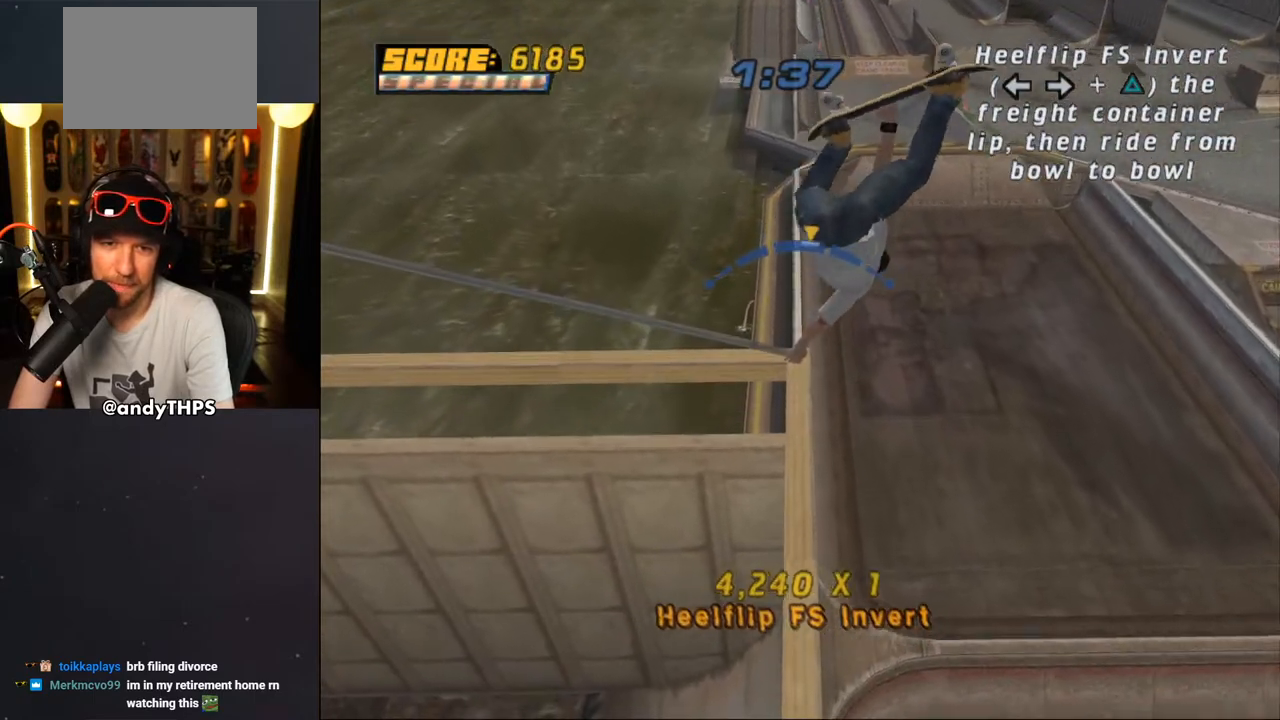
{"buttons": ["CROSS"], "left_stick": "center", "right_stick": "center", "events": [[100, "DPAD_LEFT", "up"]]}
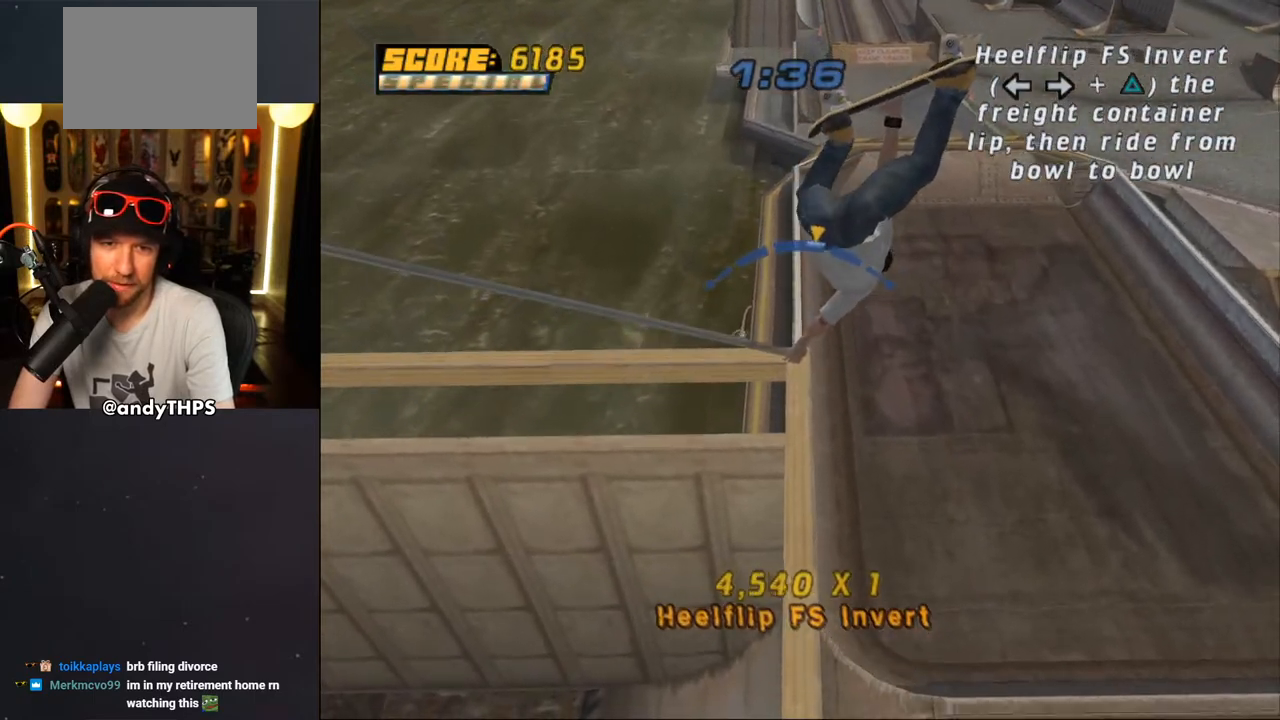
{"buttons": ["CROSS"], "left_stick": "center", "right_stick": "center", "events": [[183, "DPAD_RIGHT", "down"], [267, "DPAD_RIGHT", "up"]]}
* * *
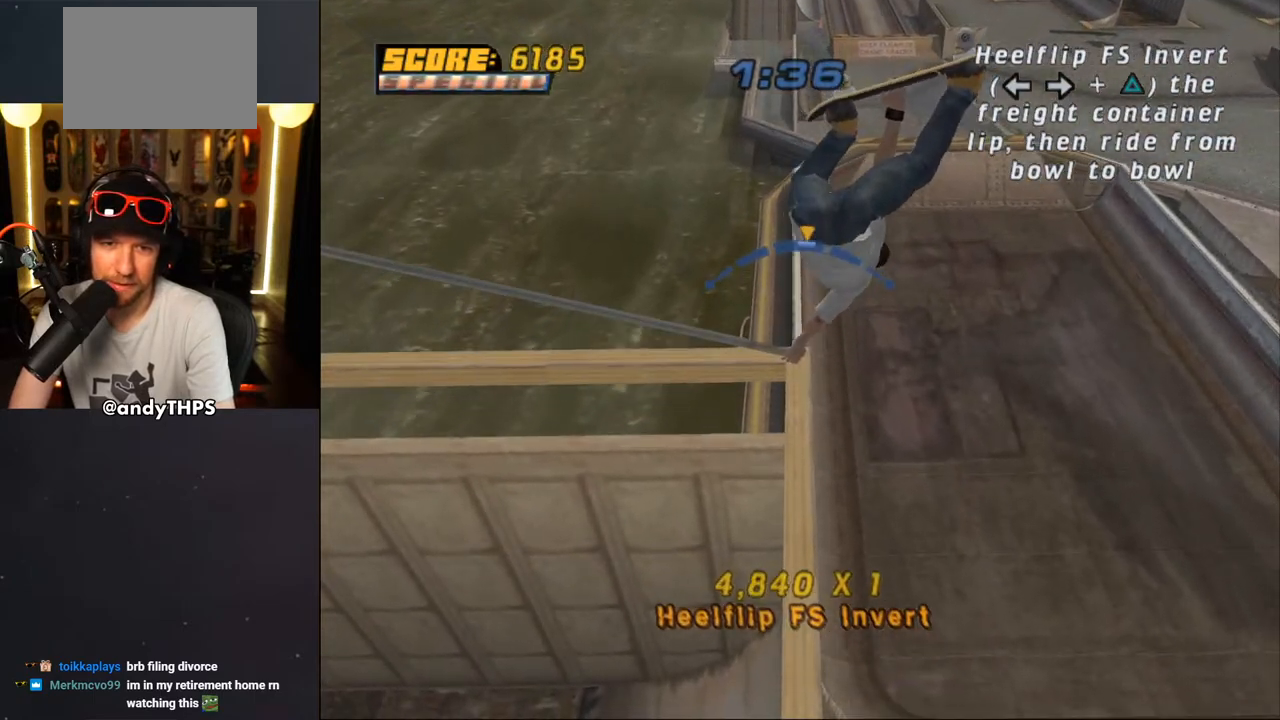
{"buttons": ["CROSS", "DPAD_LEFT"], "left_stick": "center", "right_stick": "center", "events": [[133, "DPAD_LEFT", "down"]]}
--
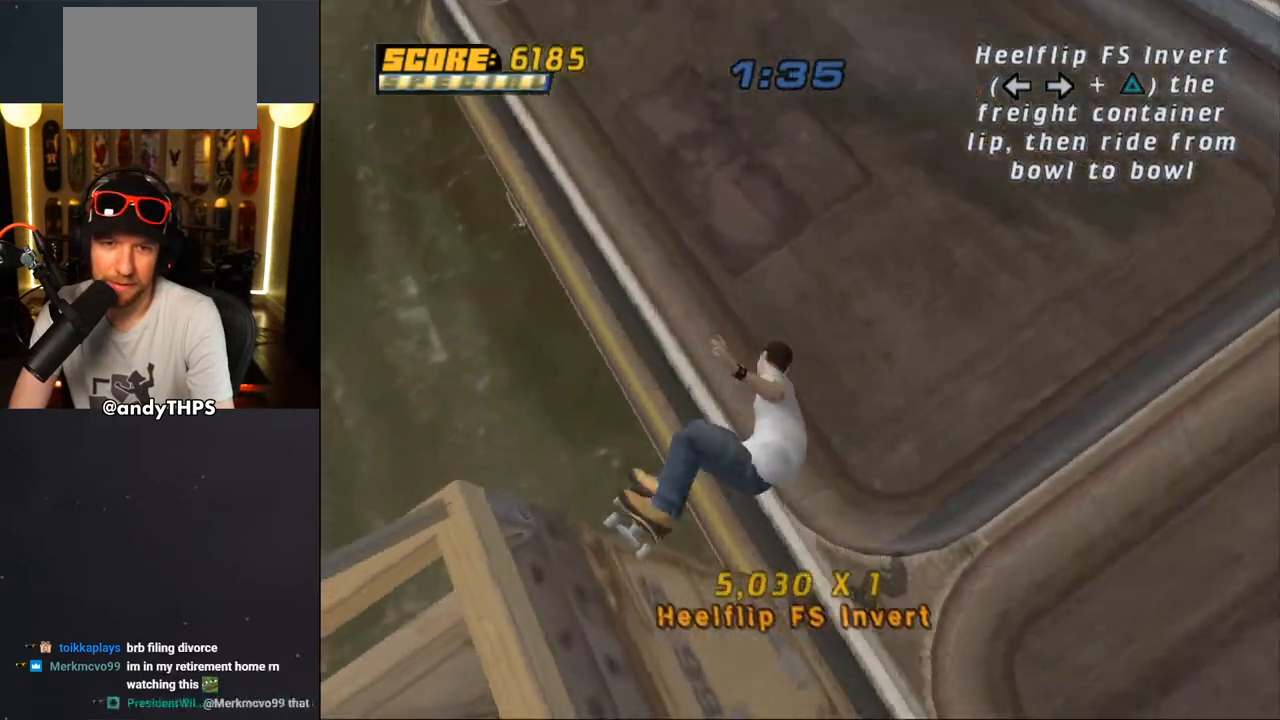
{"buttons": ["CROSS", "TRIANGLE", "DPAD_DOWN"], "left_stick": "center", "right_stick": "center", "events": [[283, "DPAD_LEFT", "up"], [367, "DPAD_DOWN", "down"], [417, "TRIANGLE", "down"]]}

Required action: Reproduce each line above that contains "down".

Output of the exercise:
{"buttons": ["CROSS"], "left_stick": "center", "right_stick": "center", "events": [[183, "DPAD_RIGHT", "down"], [267, "DPAD_RIGHT", "up"]]}
{"buttons": ["CROSS", "DPAD_LEFT"], "left_stick": "center", "right_stick": "center", "events": [[133, "DPAD_LEFT", "down"]]}
{"buttons": ["CROSS", "TRIANGLE", "DPAD_DOWN"], "left_stick": "center", "right_stick": "center", "events": [[283, "DPAD_LEFT", "up"], [367, "DPAD_DOWN", "down"], [417, "TRIANGLE", "down"]]}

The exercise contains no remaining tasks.